Chart has filed a registration statement (including a prospectus and a related preliminary prospectus supplement) with the U.S. Securities and Exchange Commission (“SEC”) for the offering to which this communication relates. Before you invest, you should read the preliminary prospectus supplement, the accompanying prospectus in that registration statement and the other documents Chart has filed with the SEC for more complete information about Chart and the offering. You may get these documents for free by visiting EDGAR on the SEC’s website at http://www.sec.gov. Alternatively, copies may be obtained from J.P. Morgan Securities LLC c/o Broadridge Financial Solutions, 1155 Long Island Avenue, Edgewood, New York 11717 or by calling 1-866-803-9204 and Morgan Stanley & Co. LLC, 180 Varick Street, 2nd Floor, New York, NY 10014 or by calling 1-866-718-1649.

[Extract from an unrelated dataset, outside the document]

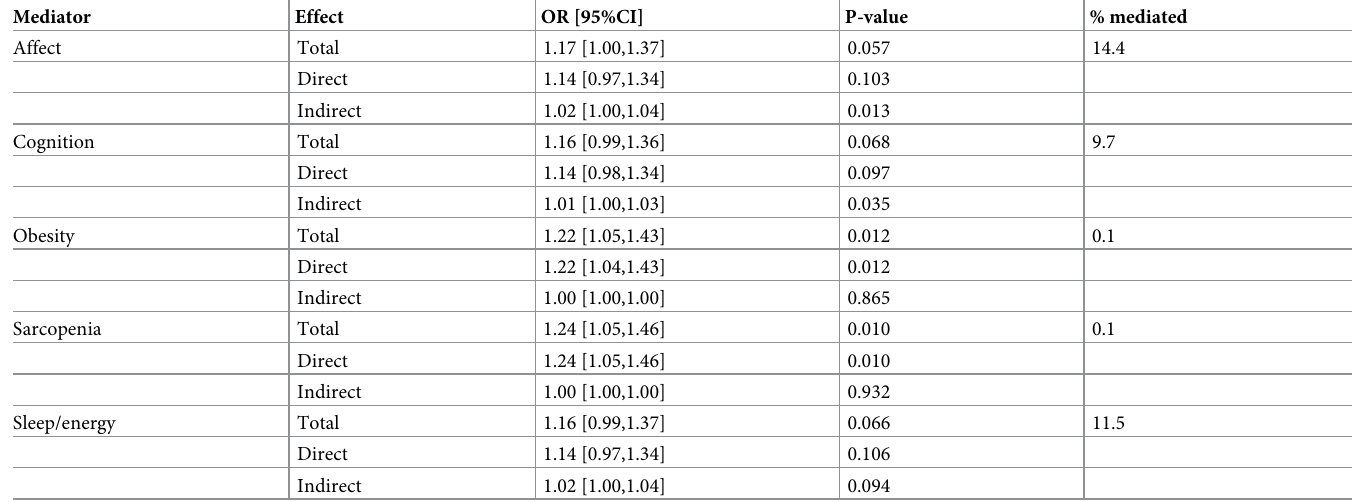
Table 3. Mediating effects of affect, cognition, obesity, sarcopenia, and sleep/energy in the association between active travel and physical multi-morbidity. Mediator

This communication does not constitute an offer to sell or the solicitation of an offer to buy any securities in any jurisdiction to any person to whom it is unlawful to make such offer or solicitation in such jurisdiction.

ANY DISCLAIMERS OR OTHER NOTICES THAT MAY APPEAR BELOW ARE NOT APPLICABLE TO THIS COMMUNICATION AND SHOULD BE DISREGARDED. SUCH DISCLAIMERS WERE AUTOMATICALLY GENERATED AS A RESULT OF THIS COMMUNICATION BEING SENT VIA EMAIL OR ANOTHER COMMUNICATION SYSTEM.